• Data entries:
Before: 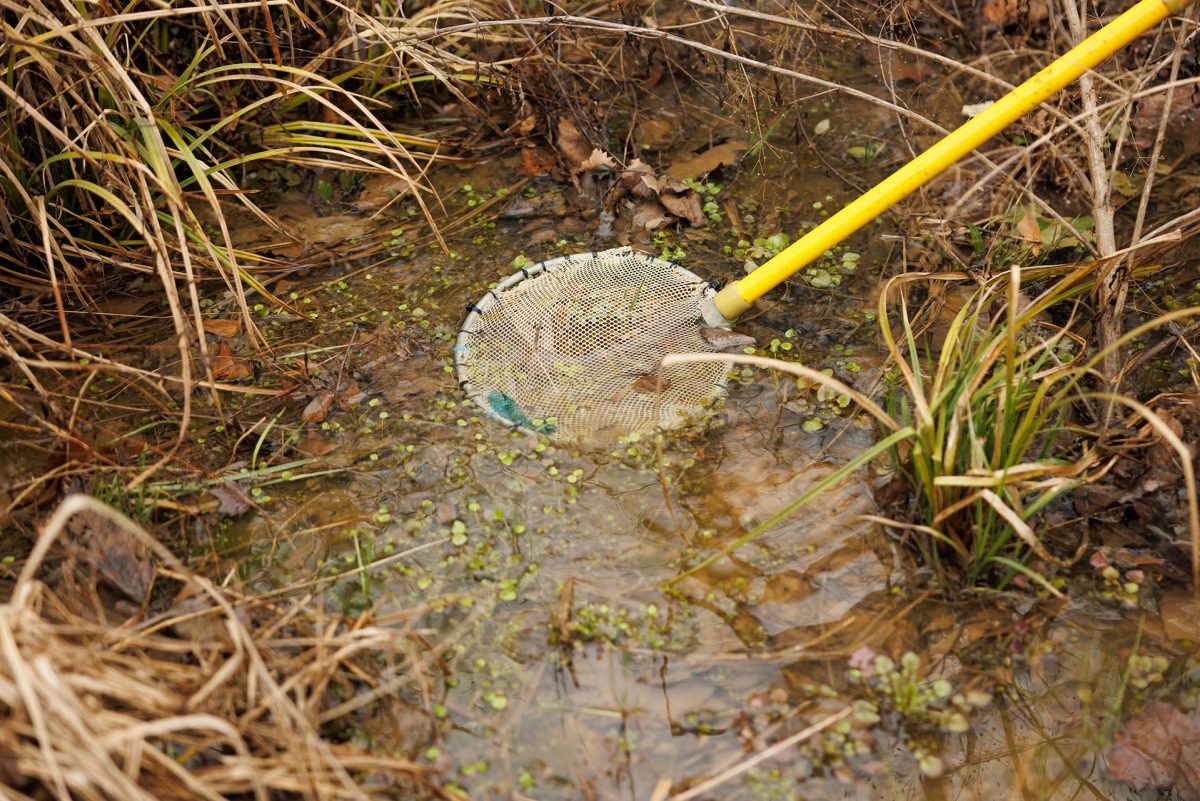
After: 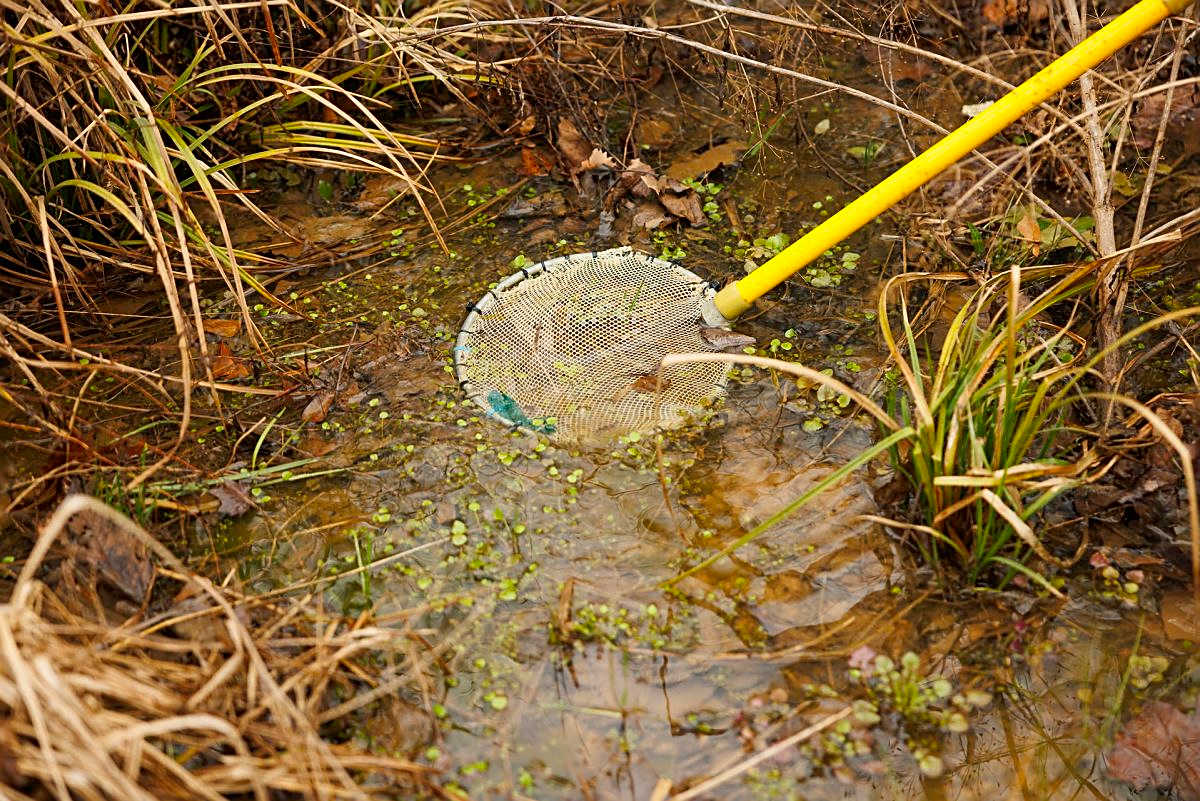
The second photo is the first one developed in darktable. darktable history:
contrast brightness saturation: contrast 0.09, saturation 0.28
sharpen: on, module defaults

• Exercise aim: Could you transcribe every line of text in the material above word for word, leaving the pictures out of your answer?

• Result:
Before: 
After: 
The second photo is the first one developed in darktable. darktable history:
contrast brightness saturation: contrast 0.09, saturation 0.28
sharpen: on, module defaults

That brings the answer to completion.